## [Short problem]
Copy out every line of text in the items below word for word, and leave the pictures out of your answer.

--- START Input records ---

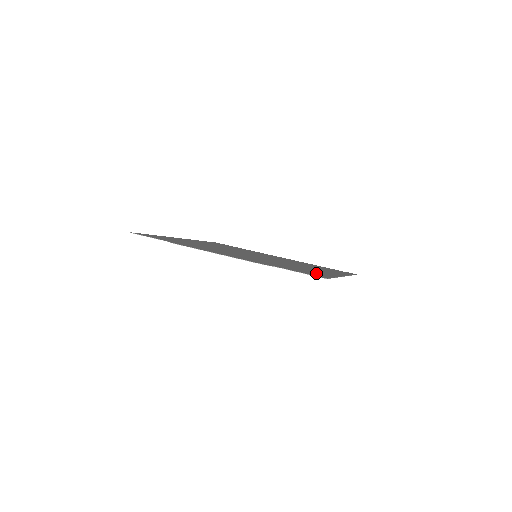
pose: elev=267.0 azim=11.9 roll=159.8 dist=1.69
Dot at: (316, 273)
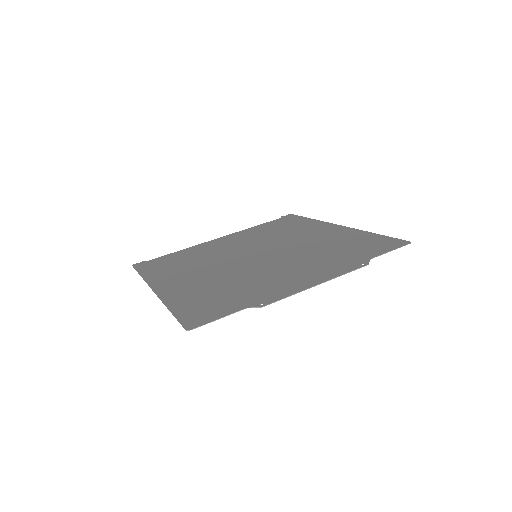
Dot at: (369, 241)
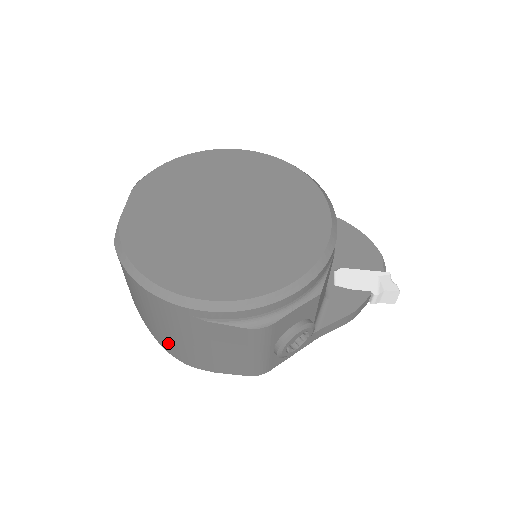
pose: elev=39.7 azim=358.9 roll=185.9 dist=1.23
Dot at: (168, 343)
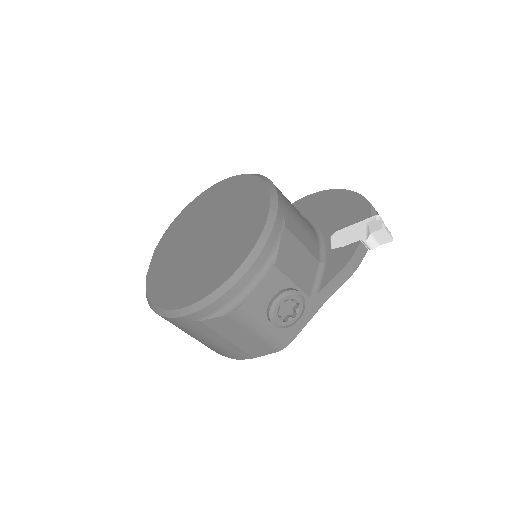
Dot at: (211, 348)
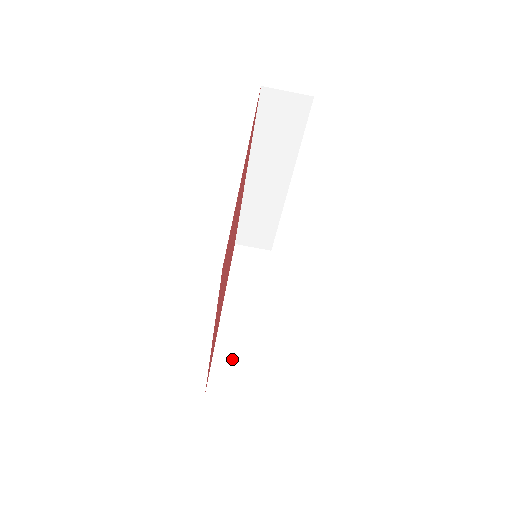
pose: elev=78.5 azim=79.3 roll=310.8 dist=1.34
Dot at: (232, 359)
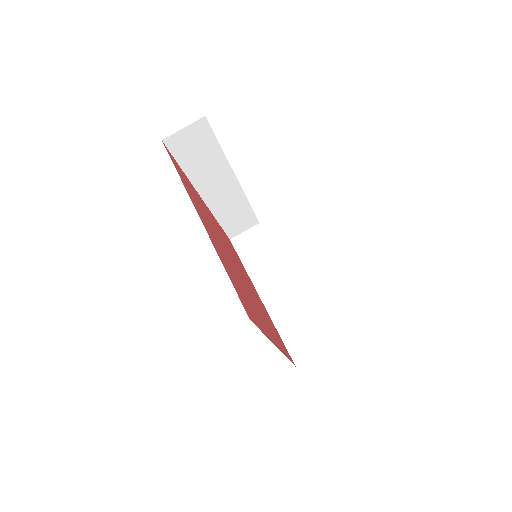
Dot at: (294, 327)
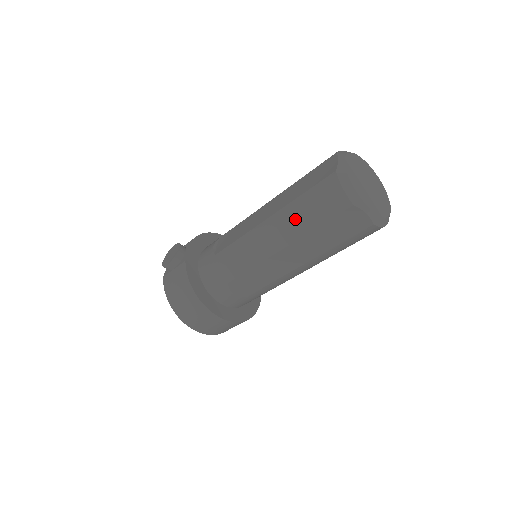
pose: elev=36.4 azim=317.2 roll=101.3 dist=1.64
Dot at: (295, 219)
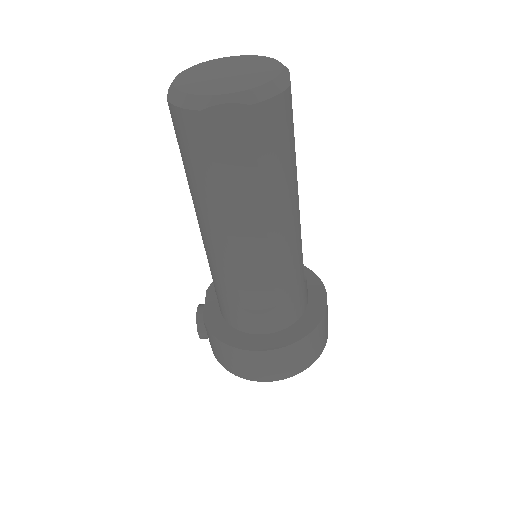
Dot at: (197, 187)
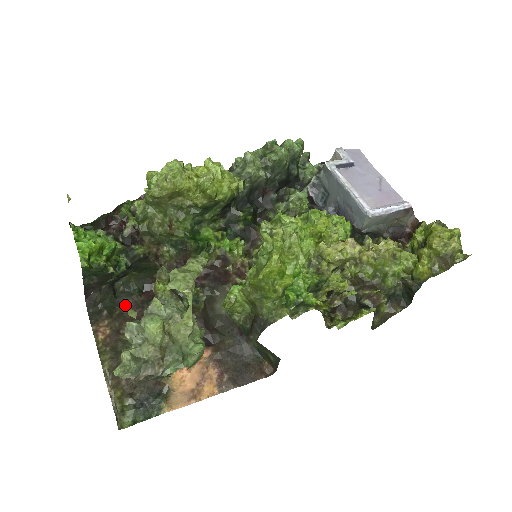
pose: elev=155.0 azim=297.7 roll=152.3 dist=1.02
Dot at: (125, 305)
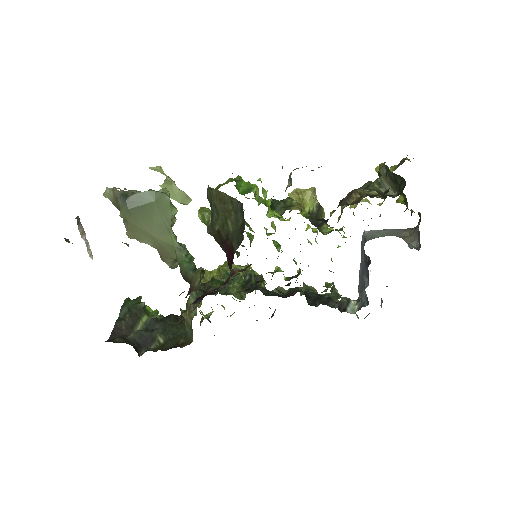
Dot at: occluded
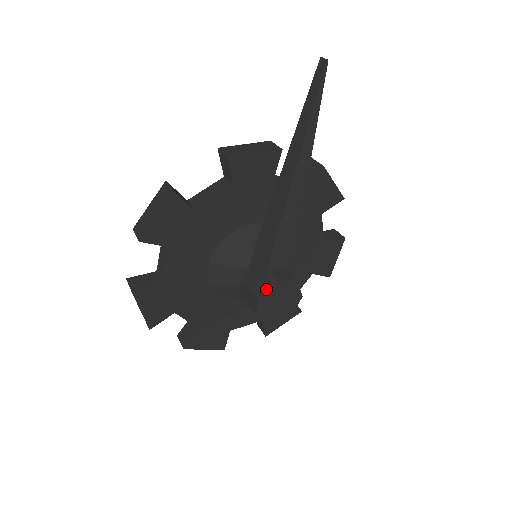
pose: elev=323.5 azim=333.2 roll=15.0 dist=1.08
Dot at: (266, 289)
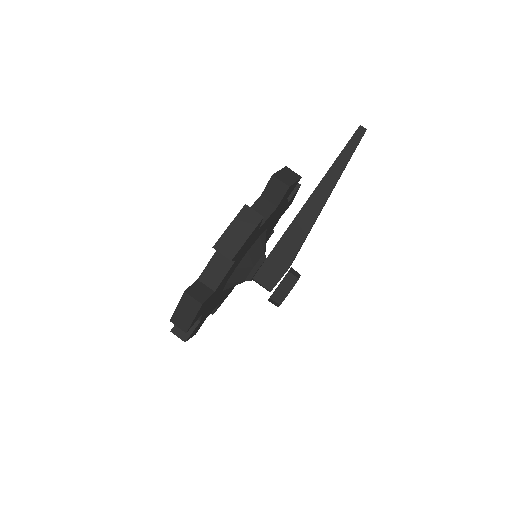
Dot at: (292, 286)
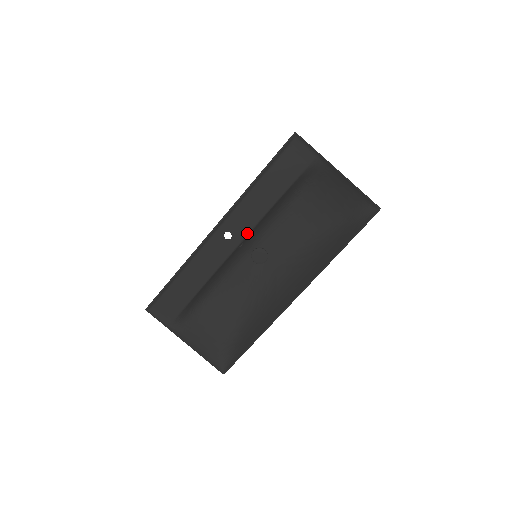
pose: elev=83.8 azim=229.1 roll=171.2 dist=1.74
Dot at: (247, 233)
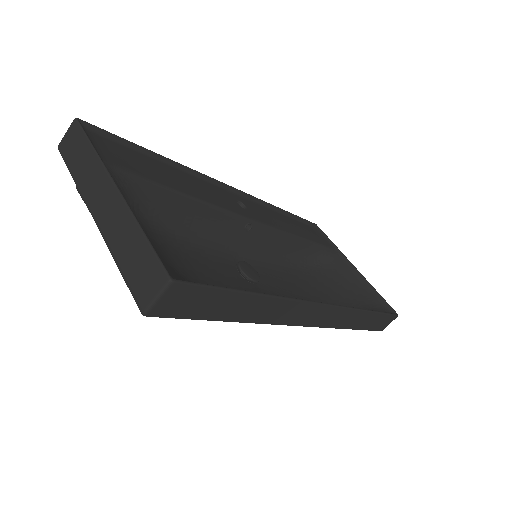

--- END Input records ---

## [Final result]
pose: elev=267.0 azim=11.9 roll=159.8 dist=1.69
Dot at: (316, 273)
Dot at: (369, 241)
pose: elev=39.7 azim=358.9 roll=185.9 dist=1.23
Dot at: (168, 343)
Dot at: (211, 348)
pose: elev=78.5 azim=79.3 roll=310.8 dist=1.34
Dot at: (232, 359)
Dot at: (294, 327)
pose: elev=36.4 azim=317.2 roll=101.3 dist=1.64
Dot at: (295, 219)
Dot at: (197, 187)
pose: elev=155.0 azim=297.7 roll=152.3 dist=1.02
Dot at: (125, 305)
Dot at: occluded
pose: elev=323.5 azim=333.2 roll=15.0 dist=1.08
Dot at: (266, 289)
Dot at: (292, 286)
pose: elev=83.8 azim=229.1 roll=171.2 dist=1.74
Dot at: (247, 233)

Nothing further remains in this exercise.